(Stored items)
■ ■ ■ ■ ■

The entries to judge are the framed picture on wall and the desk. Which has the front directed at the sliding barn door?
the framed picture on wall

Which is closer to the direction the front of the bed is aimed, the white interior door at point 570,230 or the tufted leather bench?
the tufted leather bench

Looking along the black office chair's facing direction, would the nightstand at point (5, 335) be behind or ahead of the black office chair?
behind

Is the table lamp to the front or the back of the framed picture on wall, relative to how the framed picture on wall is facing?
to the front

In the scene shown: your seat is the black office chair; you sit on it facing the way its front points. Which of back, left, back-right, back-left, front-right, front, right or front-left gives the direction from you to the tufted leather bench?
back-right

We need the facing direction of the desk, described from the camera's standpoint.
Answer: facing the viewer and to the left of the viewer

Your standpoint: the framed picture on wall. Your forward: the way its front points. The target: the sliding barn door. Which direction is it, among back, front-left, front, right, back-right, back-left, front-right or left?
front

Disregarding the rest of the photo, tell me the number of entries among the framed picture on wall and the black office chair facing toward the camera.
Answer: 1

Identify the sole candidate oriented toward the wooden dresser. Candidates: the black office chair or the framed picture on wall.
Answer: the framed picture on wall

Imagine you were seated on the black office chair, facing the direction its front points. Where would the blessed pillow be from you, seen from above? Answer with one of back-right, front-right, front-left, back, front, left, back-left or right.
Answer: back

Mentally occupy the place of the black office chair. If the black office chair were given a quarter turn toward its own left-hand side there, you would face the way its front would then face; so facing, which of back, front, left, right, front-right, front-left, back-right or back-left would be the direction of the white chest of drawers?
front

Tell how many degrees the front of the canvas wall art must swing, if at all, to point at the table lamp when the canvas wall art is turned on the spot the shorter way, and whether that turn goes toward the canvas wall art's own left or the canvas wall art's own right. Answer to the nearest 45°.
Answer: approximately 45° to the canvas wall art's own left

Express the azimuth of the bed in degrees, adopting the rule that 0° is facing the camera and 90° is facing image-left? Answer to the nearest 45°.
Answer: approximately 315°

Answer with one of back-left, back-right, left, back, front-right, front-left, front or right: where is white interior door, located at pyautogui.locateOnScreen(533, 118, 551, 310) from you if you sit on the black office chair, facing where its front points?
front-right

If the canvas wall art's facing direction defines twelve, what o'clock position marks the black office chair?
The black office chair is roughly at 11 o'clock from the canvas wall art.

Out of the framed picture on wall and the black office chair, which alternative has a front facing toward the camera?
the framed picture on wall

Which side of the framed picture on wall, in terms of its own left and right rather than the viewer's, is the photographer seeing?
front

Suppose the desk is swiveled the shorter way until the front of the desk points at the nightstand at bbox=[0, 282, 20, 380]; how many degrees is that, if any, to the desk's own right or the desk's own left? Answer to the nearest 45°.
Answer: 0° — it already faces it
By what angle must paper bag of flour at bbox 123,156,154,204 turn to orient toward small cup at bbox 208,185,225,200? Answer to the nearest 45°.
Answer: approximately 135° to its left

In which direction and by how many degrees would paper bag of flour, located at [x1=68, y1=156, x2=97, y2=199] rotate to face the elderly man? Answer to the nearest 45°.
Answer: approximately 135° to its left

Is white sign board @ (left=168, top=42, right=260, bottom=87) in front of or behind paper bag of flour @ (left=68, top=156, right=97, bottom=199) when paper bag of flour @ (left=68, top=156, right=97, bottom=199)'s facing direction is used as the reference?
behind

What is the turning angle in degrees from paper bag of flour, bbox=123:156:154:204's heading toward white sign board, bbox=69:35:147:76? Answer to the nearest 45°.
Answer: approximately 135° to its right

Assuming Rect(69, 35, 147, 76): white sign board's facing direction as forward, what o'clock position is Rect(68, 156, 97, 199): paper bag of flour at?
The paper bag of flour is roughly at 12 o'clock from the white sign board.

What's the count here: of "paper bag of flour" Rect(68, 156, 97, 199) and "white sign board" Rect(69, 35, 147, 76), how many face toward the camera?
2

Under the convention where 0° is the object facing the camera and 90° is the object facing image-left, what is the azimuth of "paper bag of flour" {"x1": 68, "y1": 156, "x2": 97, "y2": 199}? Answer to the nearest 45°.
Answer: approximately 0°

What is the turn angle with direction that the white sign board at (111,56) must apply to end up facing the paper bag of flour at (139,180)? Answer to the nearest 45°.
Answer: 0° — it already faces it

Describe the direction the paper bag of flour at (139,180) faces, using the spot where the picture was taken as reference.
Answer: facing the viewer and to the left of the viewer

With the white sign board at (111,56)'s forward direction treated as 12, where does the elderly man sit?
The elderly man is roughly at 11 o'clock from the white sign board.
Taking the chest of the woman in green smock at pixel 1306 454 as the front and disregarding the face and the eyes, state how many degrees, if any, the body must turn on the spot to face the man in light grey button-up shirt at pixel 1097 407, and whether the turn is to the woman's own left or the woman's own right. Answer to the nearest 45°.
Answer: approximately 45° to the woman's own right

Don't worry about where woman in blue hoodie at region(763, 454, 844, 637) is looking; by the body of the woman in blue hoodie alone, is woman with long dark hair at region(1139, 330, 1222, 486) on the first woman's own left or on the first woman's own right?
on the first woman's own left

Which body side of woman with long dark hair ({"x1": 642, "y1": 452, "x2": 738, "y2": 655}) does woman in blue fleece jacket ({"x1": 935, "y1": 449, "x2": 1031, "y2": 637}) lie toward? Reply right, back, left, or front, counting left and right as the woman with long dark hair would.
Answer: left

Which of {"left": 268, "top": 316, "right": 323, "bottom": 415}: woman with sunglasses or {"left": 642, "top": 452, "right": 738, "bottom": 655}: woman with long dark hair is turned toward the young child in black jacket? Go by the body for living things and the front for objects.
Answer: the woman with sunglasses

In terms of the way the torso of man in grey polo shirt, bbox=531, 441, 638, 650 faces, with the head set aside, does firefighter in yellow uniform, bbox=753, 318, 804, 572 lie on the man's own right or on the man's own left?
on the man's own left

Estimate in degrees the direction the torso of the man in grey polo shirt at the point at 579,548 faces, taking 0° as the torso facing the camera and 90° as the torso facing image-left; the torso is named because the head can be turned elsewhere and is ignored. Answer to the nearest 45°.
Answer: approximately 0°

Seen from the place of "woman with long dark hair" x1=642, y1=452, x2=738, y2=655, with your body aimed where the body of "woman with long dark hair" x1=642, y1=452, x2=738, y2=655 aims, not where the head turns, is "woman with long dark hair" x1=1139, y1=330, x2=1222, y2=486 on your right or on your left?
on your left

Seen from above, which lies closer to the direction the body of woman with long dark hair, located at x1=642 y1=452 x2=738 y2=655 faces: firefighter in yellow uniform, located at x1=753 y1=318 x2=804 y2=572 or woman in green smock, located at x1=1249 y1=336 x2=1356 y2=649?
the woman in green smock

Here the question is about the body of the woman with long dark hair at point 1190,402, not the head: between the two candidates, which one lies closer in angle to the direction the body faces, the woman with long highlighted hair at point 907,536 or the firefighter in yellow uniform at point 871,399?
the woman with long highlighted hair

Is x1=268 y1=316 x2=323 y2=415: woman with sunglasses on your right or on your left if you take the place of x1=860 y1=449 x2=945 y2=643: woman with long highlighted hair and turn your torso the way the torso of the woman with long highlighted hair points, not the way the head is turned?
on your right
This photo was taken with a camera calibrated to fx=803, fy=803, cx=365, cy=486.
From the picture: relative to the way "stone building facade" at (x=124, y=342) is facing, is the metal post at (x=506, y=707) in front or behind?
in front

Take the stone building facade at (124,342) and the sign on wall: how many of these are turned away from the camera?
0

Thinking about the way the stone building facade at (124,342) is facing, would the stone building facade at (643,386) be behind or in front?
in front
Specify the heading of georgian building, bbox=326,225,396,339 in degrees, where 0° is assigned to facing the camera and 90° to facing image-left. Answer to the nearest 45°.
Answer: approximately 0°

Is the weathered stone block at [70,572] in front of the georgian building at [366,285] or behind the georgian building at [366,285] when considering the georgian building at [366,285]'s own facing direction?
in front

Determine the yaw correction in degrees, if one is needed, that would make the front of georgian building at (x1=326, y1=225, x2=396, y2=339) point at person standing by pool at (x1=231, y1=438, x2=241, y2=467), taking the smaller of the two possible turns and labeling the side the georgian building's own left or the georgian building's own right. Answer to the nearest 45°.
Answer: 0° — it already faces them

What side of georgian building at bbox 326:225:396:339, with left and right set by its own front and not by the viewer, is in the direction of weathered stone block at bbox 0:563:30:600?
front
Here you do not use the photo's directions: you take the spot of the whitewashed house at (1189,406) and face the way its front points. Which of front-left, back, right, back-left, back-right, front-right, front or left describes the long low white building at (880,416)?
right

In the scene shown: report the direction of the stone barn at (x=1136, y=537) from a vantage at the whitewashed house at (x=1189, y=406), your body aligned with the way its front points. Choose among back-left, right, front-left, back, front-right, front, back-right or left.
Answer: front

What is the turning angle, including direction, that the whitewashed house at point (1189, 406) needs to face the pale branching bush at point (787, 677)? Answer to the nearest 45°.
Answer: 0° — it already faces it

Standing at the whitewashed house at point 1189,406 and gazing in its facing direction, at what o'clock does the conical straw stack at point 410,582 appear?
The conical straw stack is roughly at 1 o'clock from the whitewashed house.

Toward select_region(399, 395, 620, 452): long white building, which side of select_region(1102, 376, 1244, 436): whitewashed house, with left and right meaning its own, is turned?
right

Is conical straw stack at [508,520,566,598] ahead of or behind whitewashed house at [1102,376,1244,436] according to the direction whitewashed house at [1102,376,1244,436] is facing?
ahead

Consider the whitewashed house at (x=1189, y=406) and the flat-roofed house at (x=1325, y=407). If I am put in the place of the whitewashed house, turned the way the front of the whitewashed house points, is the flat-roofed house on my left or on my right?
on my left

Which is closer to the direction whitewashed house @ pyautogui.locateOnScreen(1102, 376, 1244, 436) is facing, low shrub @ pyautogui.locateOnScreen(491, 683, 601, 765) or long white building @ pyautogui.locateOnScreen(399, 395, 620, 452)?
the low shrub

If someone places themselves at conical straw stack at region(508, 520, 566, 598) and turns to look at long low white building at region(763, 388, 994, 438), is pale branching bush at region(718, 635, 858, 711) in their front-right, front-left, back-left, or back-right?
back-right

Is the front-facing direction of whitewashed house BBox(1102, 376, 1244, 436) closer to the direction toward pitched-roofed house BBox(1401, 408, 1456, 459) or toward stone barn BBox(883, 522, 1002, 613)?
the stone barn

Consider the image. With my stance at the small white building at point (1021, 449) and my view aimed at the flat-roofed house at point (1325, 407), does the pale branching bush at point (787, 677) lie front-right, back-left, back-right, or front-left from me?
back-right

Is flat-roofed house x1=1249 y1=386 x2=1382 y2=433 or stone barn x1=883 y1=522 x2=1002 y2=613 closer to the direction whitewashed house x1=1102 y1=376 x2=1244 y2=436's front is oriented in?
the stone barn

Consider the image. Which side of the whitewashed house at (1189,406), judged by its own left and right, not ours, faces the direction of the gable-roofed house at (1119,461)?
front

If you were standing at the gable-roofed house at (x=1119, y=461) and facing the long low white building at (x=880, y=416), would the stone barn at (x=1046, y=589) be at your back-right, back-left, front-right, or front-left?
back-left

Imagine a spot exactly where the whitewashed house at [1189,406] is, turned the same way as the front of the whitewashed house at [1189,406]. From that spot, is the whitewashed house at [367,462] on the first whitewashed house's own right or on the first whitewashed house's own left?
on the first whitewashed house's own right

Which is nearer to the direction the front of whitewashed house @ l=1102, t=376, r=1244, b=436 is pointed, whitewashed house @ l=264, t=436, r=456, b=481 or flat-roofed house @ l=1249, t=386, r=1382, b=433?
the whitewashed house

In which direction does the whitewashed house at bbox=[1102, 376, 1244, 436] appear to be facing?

■ ■ ■ ■ ■

Your task is to transcribe the line containing "Consider the image. With" and every line after it, through the last line of the data, exactly as written and with nothing more.

Consider the image. With my stance at the small white building at point (1021, 449) and my view aimed at the flat-roofed house at point (1325, 407), does the pale branching bush at point (787, 677) lie front-right, back-left, back-right, or front-left from me?
back-right

Is flat-roofed house x1=1249 y1=386 x2=1382 y2=433 or stone barn x1=883 y1=522 x2=1002 y2=613 closer to the direction whitewashed house x1=1102 y1=376 x2=1244 y2=436's front is oriented in?
the stone barn

Consider the image. Which side of the whitewashed house at (1189,406), judged by its own left and right, not ours, faces the direction of the gable-roofed house at (1119,461)?
front

If you were standing at the gable-roofed house at (x=1119, y=461) and facing the long low white building at (x=880, y=416), would the stone barn at (x=1046, y=589) be at your back-right, back-left, front-right, or front-left?
back-left

Imagine a spot exactly where the whitewashed house at [1189,406] is, turned the same way as the front of the whitewashed house at [1189,406]. From that spot, is the whitewashed house at [367,462] on the first whitewashed house's own right or on the first whitewashed house's own left?
on the first whitewashed house's own right

Which is nearer to the direction the front of whitewashed house @ l=1102, t=376, r=1244, b=436 is pointed, whitewashed house @ l=264, t=436, r=456, b=481 or flat-roofed house @ l=1249, t=386, r=1382, b=433?
the whitewashed house

In which direction does the whitewashed house at bbox=[1102, 376, 1244, 436] appear to be facing?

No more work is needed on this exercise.